## Information
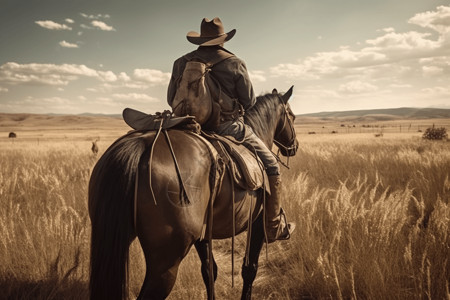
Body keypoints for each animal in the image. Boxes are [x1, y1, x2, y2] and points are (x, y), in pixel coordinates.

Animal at [88, 85, 298, 298]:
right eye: (292, 116)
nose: (294, 147)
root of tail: (141, 145)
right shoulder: (257, 224)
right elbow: (249, 270)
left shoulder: (203, 233)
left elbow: (209, 271)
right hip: (165, 264)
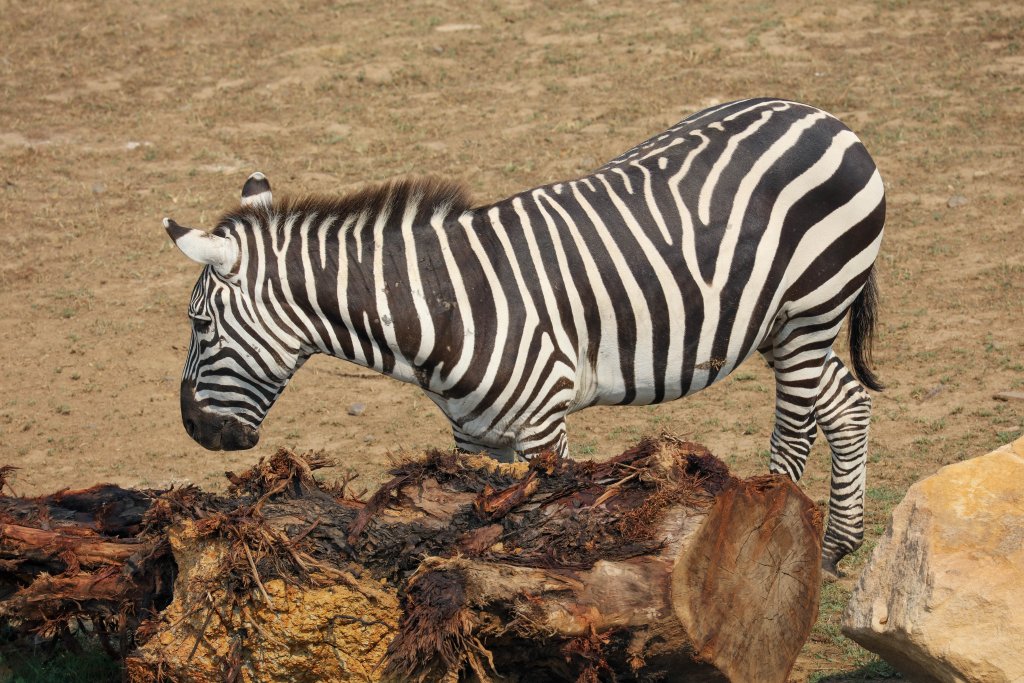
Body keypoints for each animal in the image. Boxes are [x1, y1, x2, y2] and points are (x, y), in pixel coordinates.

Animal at [164, 98, 884, 574]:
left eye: (200, 325)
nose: (193, 429)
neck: (446, 307)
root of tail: (821, 116)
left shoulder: (544, 426)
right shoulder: (473, 436)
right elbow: (475, 526)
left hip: (810, 310)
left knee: (794, 432)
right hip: (776, 321)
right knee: (848, 403)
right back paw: (832, 549)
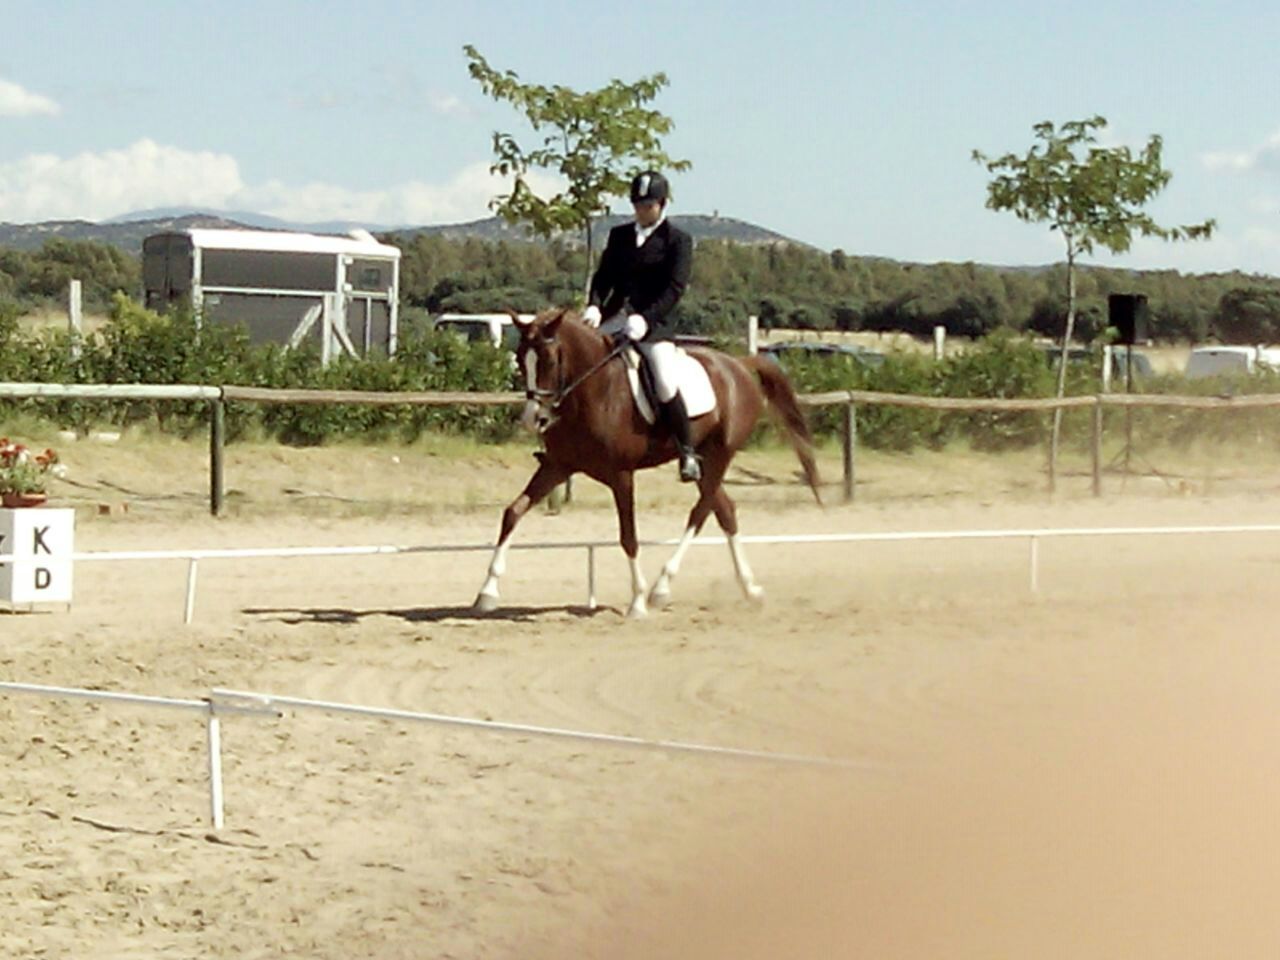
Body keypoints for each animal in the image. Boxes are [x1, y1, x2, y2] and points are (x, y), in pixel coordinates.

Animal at [471, 309, 819, 624]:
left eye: (550, 360)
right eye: (521, 359)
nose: (535, 419)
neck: (591, 393)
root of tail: (740, 365)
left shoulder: (621, 475)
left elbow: (629, 536)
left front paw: (637, 602)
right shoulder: (558, 466)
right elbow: (513, 512)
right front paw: (486, 593)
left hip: (720, 454)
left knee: (701, 511)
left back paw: (661, 588)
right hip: (704, 461)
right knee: (725, 510)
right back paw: (750, 589)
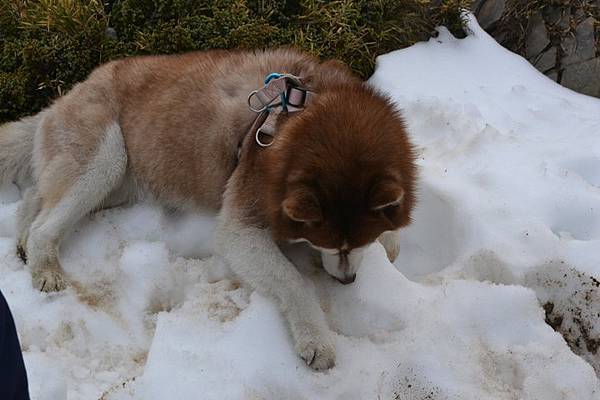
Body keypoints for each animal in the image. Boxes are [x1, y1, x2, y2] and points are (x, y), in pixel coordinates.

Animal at [0, 48, 414, 370]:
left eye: (356, 245)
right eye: (327, 245)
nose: (347, 281)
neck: (300, 115)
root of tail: (68, 93)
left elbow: (393, 237)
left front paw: (389, 241)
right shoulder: (241, 226)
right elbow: (293, 282)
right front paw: (316, 339)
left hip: (121, 181)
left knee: (36, 196)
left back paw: (23, 239)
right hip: (106, 158)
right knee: (46, 223)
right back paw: (44, 266)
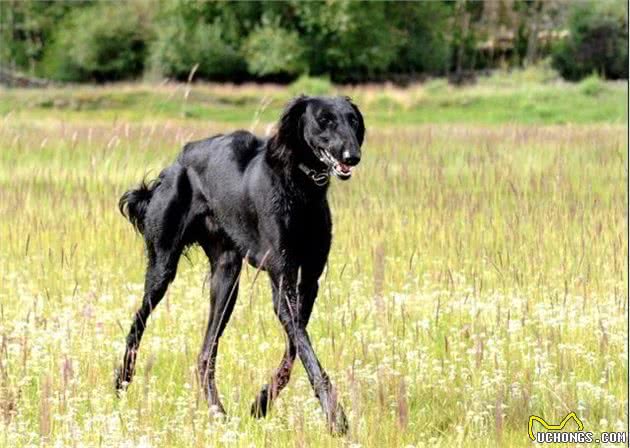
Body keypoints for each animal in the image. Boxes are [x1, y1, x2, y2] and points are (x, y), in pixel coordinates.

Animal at [116, 94, 366, 434]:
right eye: (324, 120)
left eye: (352, 119)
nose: (352, 156)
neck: (299, 185)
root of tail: (177, 162)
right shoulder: (283, 280)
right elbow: (305, 350)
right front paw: (336, 417)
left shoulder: (309, 280)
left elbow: (294, 347)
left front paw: (261, 403)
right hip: (162, 267)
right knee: (138, 322)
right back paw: (122, 382)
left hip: (226, 277)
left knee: (205, 354)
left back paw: (218, 413)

## Task item
The lines above that hold "tail" are the result; show every one of them.

## Solution for this problem
root of tail: (141, 145)
root of tail: (821, 116)
root of tail: (740, 365)
root of tail: (68, 93)
root of tail: (177, 162)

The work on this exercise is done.